Kostjuk bowled until physical limitations prompted her to retired from the game age 95. She remained sharp and involved when she moved into an assisted-living facility where she seemed to know everyone, delighting staff and residents with her wit.

“She liked fun, she loves to dance,” said Leduchowski. “And when my son got married, she was 97 and she was dancing at his wedding. It was a polka and she was just full of life.”

Kostjuk also befriended Cody Goodchild, who regularly visited his grandfather just down the hallway in the assisted-living facility. The two became closer after the grandfather’s death and Goodchild would often tap into Kostjuk’s wealth of knowledge.
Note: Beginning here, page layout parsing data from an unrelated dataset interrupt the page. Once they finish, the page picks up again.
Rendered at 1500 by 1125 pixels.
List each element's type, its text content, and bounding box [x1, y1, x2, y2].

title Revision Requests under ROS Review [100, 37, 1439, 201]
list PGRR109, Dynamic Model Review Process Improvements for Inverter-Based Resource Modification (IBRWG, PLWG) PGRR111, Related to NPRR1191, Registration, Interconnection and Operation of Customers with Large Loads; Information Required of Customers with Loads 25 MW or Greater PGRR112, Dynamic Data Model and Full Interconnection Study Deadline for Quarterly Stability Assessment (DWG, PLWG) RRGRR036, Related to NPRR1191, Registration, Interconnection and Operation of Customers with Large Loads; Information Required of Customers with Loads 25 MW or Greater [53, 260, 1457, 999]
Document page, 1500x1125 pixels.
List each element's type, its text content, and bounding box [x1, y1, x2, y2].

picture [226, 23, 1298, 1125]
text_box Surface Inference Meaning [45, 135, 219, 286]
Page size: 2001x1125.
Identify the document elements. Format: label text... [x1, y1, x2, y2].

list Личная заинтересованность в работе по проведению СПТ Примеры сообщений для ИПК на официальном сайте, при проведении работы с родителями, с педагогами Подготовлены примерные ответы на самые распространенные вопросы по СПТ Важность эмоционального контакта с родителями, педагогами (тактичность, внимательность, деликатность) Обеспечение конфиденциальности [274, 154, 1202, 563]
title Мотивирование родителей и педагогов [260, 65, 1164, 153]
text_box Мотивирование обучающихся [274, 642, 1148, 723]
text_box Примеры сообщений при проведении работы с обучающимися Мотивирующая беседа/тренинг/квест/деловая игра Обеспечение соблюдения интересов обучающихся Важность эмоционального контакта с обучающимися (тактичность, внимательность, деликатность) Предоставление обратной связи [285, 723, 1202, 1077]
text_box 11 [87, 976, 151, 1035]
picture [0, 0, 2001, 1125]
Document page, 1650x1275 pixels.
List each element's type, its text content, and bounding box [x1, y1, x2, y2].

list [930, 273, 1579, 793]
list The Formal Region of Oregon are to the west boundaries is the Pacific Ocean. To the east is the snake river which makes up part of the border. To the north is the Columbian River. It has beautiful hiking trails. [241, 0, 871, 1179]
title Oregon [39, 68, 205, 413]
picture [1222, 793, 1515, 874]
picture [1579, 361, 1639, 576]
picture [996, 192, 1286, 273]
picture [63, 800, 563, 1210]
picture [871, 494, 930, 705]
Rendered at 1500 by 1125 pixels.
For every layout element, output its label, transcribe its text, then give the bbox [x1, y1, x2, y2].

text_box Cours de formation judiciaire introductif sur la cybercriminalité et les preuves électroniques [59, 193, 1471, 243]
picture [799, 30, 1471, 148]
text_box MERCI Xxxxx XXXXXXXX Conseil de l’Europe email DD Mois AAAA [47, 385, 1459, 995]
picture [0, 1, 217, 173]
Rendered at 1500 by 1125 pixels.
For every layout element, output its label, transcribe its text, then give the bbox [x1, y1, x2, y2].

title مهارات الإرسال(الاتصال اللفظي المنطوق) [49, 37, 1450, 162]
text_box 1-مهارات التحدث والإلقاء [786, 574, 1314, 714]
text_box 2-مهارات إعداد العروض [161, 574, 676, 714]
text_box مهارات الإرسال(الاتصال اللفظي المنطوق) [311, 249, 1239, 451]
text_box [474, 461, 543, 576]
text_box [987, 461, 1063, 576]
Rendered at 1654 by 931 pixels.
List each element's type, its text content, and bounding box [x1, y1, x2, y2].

“It’s hard to sum somebody up like that,” says Goodchild. “There are two things that always impressed me the most about her. I always used to describe her grace — the way that she could talk about difficult topics but it never had any judgment behind it.

“The other thing that impressed me the most was just hearing her tell stories of the things that she endured and how well she remembered everything.… The gleam in her eye is something that I’ll never forget.”


Anne with one of her great-grandaughters, Grace Anne.